Uma força-tarefa coordenada pelo Ministério do Trabalho e Emprego (MTE) resgatou 14 trabalhadores em condições análogas à escravidão durante o Rock in Rio 2024. A ação envolveu auditores-fiscais da Superintendência Regional do Trabalho do Rio de Janeiro e procuradores do Ministério Público do Trabalho da 1ª Região. Os trabalhadores foram contratados por uma empresa terceirizada responsável por atividades operacionais para a organizadora do evento.
Eles atuavam principalmente na montagem de estruturas, carregando materiais como grades, painéis de LED, barricadas e bebidas, além de executarem serviços de limpeza durante o festival. Contratados sob a promessa de receber entre R$ 90 e R$ 150 por diária, muitos não receberam o valor integral e precisaram trabalhar por jornadas exaustivas, chegando a atuar por até 21 horas seguidas, com apenas três horas de descanso.

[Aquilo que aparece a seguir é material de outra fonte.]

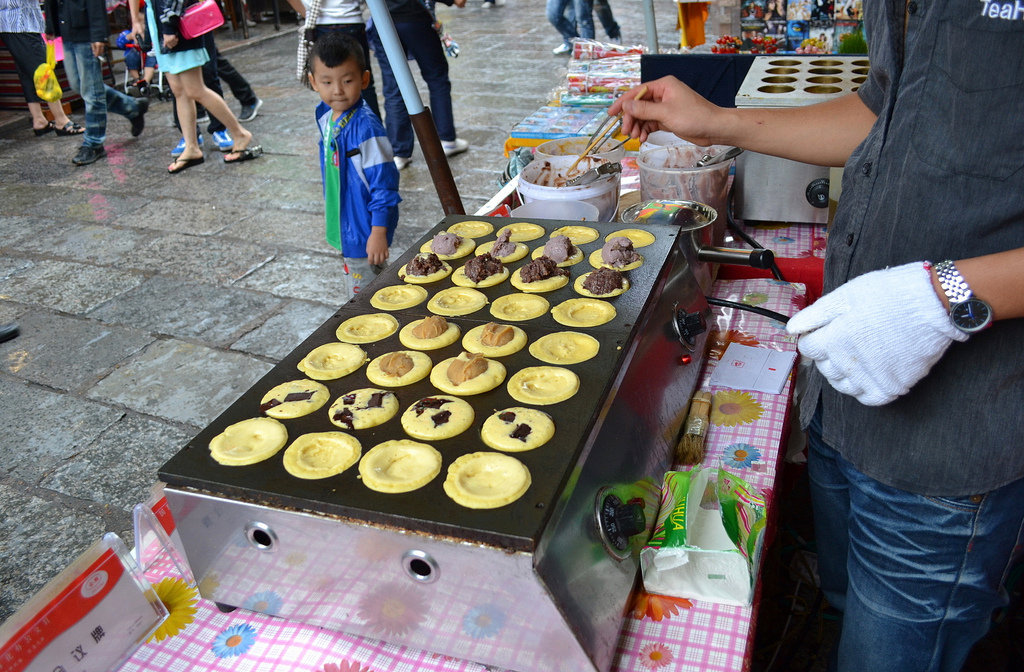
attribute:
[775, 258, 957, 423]
hand — man's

A operação foi desencadeada após indícios de que esses trabalhadores estavam dormindo no próprio local de trabalho, dentro da Arena de Tênis do Parque Olímpico. Durante a fiscalização, 14 deles foram encontrados dormindo sobre papelões, sacos plásticos e lonas, evidenciando um planejamento para que permanecessem ali durante a noite. Algumas trabalhadoras relataram que, por falta de chuveiros, improvisavam banhos de canequinha no banheiro do escritório, removendo a maçaneta da porta para garantir privacidade.
Os trabalhadores permaneciam no local após o fim das escalas para iniciar novas jornadas com intervalos mínimos entre os turnos. A fiscalização constatou também que os banheiros apresentavam condições precárias de higiene, com roupas espalhadas, urina no chão e falta de manutenção. Segundo os auditores, o estado de exaustão dos trabalhadores era visível, sendo difícil até acordá-los para as entrevistas.